Introduction to Drupal: basic functionalities

Dr Andres Baravalle

Introduction to Drupal: basic functionalities

  • Before the installation
  • Installing Drupal

Before the installation

What is Drupal?

Drupal is a Open Source content management system (CMS). Drupal's main features include user registration and maintanance, page creation and management, menu management, RSS feeds, taxonomy and page layout customization.

The features are not dissimilar from other CMS as Wordpress, Plone or Joomla.

The latest version of Drupal is version 8 (released November 2015) - but we will be using version 7.

Working with Mastodon and with MySQL

You may need access to your database server to troubleshoot the installation of Drupal and/or Drupal modules.

An interface to phpMyAdmin is available on Mastodon; the link is on Moodle.

If you have problems with Mastodon, please refer to Mastodon's documentation.
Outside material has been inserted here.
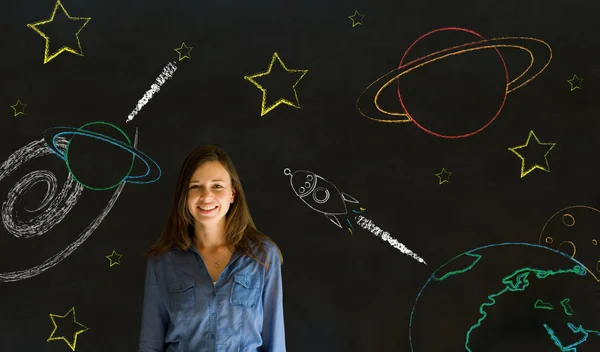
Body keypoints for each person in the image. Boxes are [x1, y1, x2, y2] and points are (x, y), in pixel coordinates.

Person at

Activity #1: Using phpMyAdmin

Log in into phpMyAdmin and explore the interface by completing the following tasks:

  • From the front page, find the libmysql version in use
  • From the Variables tab, find the value of the default table format and of the query cache limit
  • From the SQL tab, run the command "create database uXXXXXX" (replace with your student number)
  • From the SQL tab, create a second database (any other name). What does it happen?
  • From the SQL tab, drop your database and then create it again (you need to be able to drop databases, just in case you need a fresh start)

General requirements

A minimal Drupal 7 installation requires:

  • A web server with PHP support (e.g. Apache, Nginx or Microsoft IIS)
  • PHP 5.2.5 required, PHP 5.3 recommended
  • Database server:  MySQL 5.0.15 or higher, PostgreSQL 8.3 or higher, SQLite 3.3.7 or higher (Microsoft SQL Server and Oracle are supported by additional modules)

PHP requirements

  • Memory limit that is 32MB or higher
  • PHP libraries required by the most common modules include GD, Hash, JSON, PDO and XML (normally included and enabled by default)
  • .htaccess enabled (to override Apache settings)

Installing Drupal

Activity #2: upload Drupal

Now you are ready to upload Drupal on your web server:

  • Download the Drupal archive from the drupal.org web site; download the last stable release from the 7.x branch.
  • Decompress it locally
  • Upload the files in the web root of your account (the folder public_html, in your case)

Remember that you can upload your files to mastodon only from within UEL.

Activity #3: ready to install

Point your browser to mastodon.uel.ac.uk/~uXXXXXXXXX and follow the instructions to complete the installation.

You cannot use the default database name - you must install Drupal using the database settings as per Activity #1.

If you have any trubles, follow the documentation here.

Core folders and site folders

Drupal comes with a set of core folders (used by core drupal) and site folders (used by your specific web site).

Core folders

The main core folders include:

  • includes: common functions used in Drupal, such as the bootstrap process, caching, database, and session management
  • misc: core image fi les and JavaScript files
  • modules: core Drupal modules
  • themes: core themes

Do not edit code in the core folders - use the site folders instead.

Site folders

The Sites folder is where your Drupal website stores database settings, modules, theme and anything specifi to your website.

This is also the folder that makes it possible for Drupal to handle multiple websites from one installation.

Each site folder contains a settings.php file, where all Drupal settings for your web site are stored.

Default, all and named sites

  • If you are going to run just one web site on your Drupal installation, you can use the folder named default
  • The folder all contains modules, themes etc. available to all Drupal web sites in your installation
  • You can have additional folders for the other web sites - but this will not work with the configuration in mastodon.